Le général de Flahault n’entrera dans aucune discussion que cet article ne soit d’abord arrêté. Ces messieurs pourront envoyer chercher des pouvoirs s’ils n’en ont pas. Le général n’ouvrira pas même la bouche tant que ce ne sera pas fait. Cela une fois fait, le général Flahault proposera une suspension d’armes d’après laquelle les alliés évacueront les 18è, 19è et 7è divisions militaires, ainsi que le département de l’Aube, et se consentreront en Franche-Comté, en Alsace et en Lorraine ; ils évacueront toute la Belgique, et leur ligne sera la Meuse deouis son embouchure jusqu’à sa source, et, depuis là, une ligne qui passera entre Vesoul et Langres et qui viendra mourir par la Franche-Comté sur la Suisse.
Pendant tout le temps que durera la suspension d’armes, les places seront approvisionnées. Les places du Nord devant être dégagées, leur approvisionnement est donc hors de question. Quant aux places de la Meuse, nous pourrons y pourvoir par la rive qui nous sera rendue. Restent donc les places de la Lorraine, de l’Alsace et de la Franche-Comté. Des commissaires français seront chargés d’y faire entrer des vivres. Genève, étant de la 7è division, sera évacuée.
Le général Flahault doit avoir un langage honnête, mais ferme : « Nous connaissons les forces de l’ennemi, pourra-t-il dire, mais on ne connaît pas assez les nôtres.
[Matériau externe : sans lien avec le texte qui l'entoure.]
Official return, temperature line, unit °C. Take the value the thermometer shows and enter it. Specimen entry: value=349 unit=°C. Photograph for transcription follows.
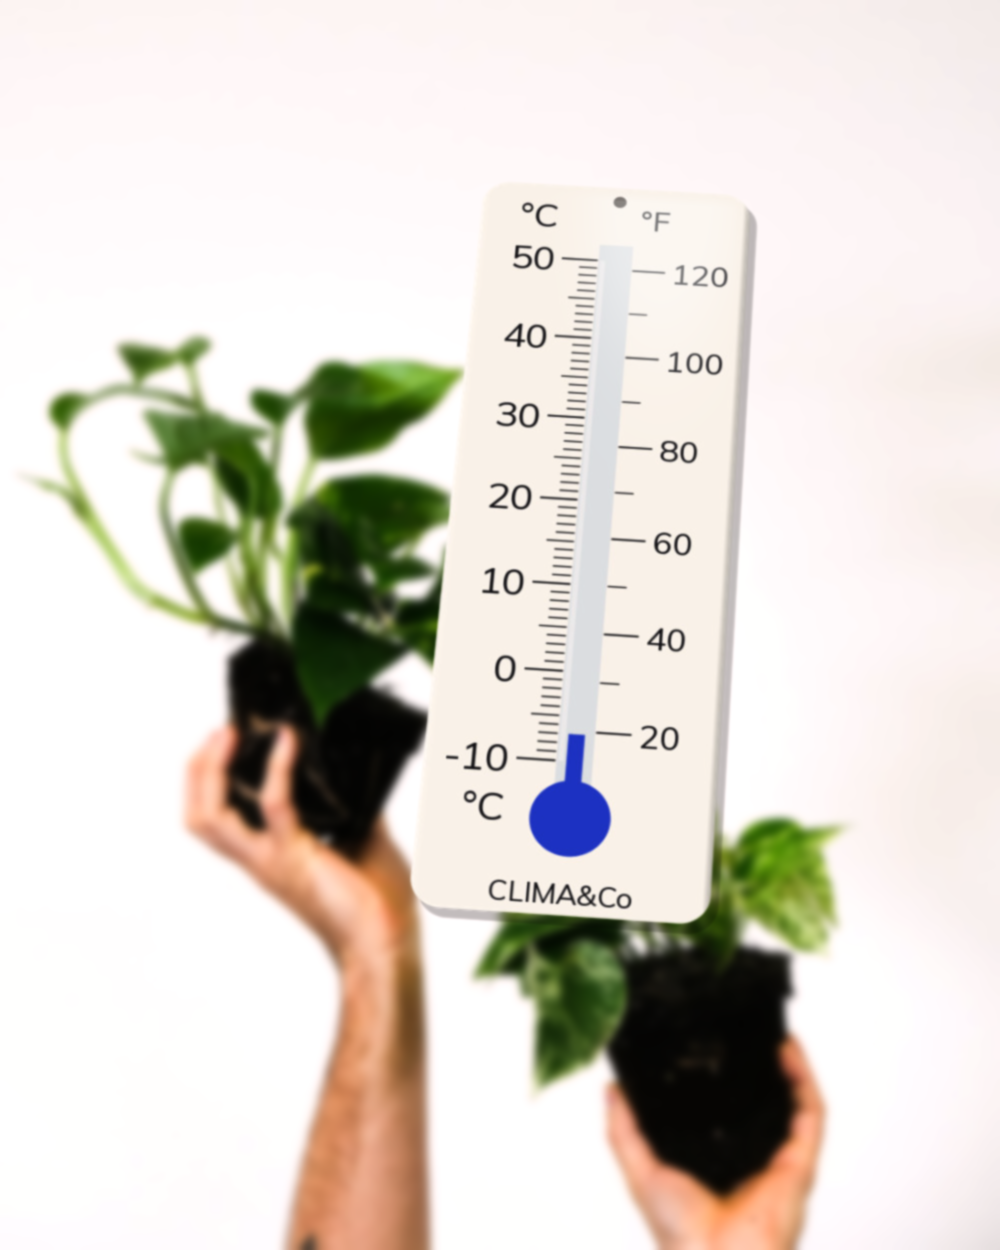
value=-7 unit=°C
Tous les jours nous recevons de Paris 10.000 hommes habillés et armés, dont 2000 hommes de cavalerie ; notre armée est de 300.000 hommes. La vieille Garde, qui est composée d’hommes qui n’ont pas moins de seize ans de service, est triplée et forme trois divisions, chacune de seize bataillons. Tous les hommes qui ont servi dans la Garde et ont été congédiés, y ont été rappelés ; ce qui a augmenté la Gare et l’a portée à 30.000 hommes. Il est vrai que nous avons près de 50.000 hommes qui ne sont pas habillés ; mais la plupart des effets d’habillement vont arriver, on les attend à chaque instant ; mais ces hommes ont de bons fusils et servent assez bien. Enfin les horreurs que les Cosaques ont commises, et qui n’ont pas de nom, ont excité au dernier point toute la population en France, et tout le monde est sous les armes. Aussi croyons-nous que toutes les chances sont pour nous, et n’est-ce que la résolution où nous sommes de faire la paix, à la condition qu’on traitera sur les bases de Francfort, qui peut nous porter à une suspensio d’armes. »
Quant aux prisonniers, il faut dire que jusqu’à cette heure nous en avons fait 50.000, que nous avons pris quatre-vingt pièces de canon et 800 voitures.
Quand tous ces articles auront passé, le général Flahault y ajoutera, que les capitulations de Dresde et de Danzig ayant été faites selon toutes les lois de la guerre, elles seront ratifiées, et qu’en conséquence les garnisons seront ramenées sur le Rhin pour être échangées, conformément auxdites capitulations, contre un pareil nombre d’alliés.